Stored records
_ _ _ _ _ _ _
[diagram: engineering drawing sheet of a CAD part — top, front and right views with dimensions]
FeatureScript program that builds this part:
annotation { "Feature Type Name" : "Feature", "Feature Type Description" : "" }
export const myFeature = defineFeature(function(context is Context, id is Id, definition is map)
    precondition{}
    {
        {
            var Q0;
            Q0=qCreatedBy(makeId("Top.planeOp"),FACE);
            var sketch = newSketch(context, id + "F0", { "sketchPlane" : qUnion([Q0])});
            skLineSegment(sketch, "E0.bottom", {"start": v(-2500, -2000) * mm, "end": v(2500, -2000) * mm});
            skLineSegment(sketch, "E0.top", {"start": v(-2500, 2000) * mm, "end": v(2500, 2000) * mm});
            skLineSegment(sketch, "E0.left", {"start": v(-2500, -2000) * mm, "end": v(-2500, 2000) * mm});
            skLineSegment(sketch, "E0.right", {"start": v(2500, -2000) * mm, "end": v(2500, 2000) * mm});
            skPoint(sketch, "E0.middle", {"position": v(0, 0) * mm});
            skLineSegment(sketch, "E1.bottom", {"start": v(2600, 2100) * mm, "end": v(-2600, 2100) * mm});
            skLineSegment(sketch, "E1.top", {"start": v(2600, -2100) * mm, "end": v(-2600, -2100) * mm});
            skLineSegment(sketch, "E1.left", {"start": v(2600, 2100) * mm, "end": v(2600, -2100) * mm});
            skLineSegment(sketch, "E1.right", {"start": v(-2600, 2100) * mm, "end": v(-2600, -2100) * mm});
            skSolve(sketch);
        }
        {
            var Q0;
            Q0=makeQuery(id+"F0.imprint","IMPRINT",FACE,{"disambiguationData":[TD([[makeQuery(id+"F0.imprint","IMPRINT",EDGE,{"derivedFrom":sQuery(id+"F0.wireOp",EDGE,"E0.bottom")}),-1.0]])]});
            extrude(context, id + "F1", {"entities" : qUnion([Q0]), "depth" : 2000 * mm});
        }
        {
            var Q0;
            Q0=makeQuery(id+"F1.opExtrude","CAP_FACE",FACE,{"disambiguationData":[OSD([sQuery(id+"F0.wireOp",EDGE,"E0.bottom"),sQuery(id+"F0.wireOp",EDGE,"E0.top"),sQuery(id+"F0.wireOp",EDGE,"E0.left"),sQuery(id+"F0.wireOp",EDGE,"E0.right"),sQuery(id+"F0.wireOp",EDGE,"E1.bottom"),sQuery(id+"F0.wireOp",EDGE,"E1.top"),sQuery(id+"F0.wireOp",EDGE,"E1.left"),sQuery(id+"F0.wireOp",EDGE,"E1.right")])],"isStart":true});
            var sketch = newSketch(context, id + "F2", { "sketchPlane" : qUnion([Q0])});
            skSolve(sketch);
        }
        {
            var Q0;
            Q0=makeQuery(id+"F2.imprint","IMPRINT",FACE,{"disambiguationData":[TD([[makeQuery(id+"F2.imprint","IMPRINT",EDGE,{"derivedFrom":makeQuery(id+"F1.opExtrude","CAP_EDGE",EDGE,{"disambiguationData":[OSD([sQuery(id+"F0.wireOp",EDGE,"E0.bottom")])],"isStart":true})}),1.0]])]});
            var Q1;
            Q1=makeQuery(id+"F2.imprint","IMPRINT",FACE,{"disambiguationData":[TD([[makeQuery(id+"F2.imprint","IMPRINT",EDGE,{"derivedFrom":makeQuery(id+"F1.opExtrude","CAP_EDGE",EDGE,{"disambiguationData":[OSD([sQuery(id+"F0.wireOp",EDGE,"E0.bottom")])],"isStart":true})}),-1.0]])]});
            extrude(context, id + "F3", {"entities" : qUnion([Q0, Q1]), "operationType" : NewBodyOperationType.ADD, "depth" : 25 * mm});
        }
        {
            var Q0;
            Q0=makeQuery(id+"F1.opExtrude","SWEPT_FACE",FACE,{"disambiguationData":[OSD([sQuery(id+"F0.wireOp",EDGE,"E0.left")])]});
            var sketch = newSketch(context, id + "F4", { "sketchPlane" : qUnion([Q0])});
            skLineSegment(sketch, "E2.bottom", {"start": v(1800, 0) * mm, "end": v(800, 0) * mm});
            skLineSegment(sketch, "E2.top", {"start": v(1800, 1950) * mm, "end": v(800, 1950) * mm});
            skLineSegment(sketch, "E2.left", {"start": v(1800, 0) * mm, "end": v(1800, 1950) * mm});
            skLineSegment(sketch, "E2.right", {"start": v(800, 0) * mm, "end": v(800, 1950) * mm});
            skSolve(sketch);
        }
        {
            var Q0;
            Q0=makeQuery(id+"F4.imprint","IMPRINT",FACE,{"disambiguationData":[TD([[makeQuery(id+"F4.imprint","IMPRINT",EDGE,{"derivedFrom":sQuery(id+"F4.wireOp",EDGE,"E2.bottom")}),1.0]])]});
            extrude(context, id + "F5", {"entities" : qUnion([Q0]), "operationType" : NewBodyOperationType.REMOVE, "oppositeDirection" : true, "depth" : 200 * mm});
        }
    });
_ _ _ _ _ _ _
-- What is needed --
How many lines of the records above contain the string "entities"? Reply with the number alone.

-- Response --
3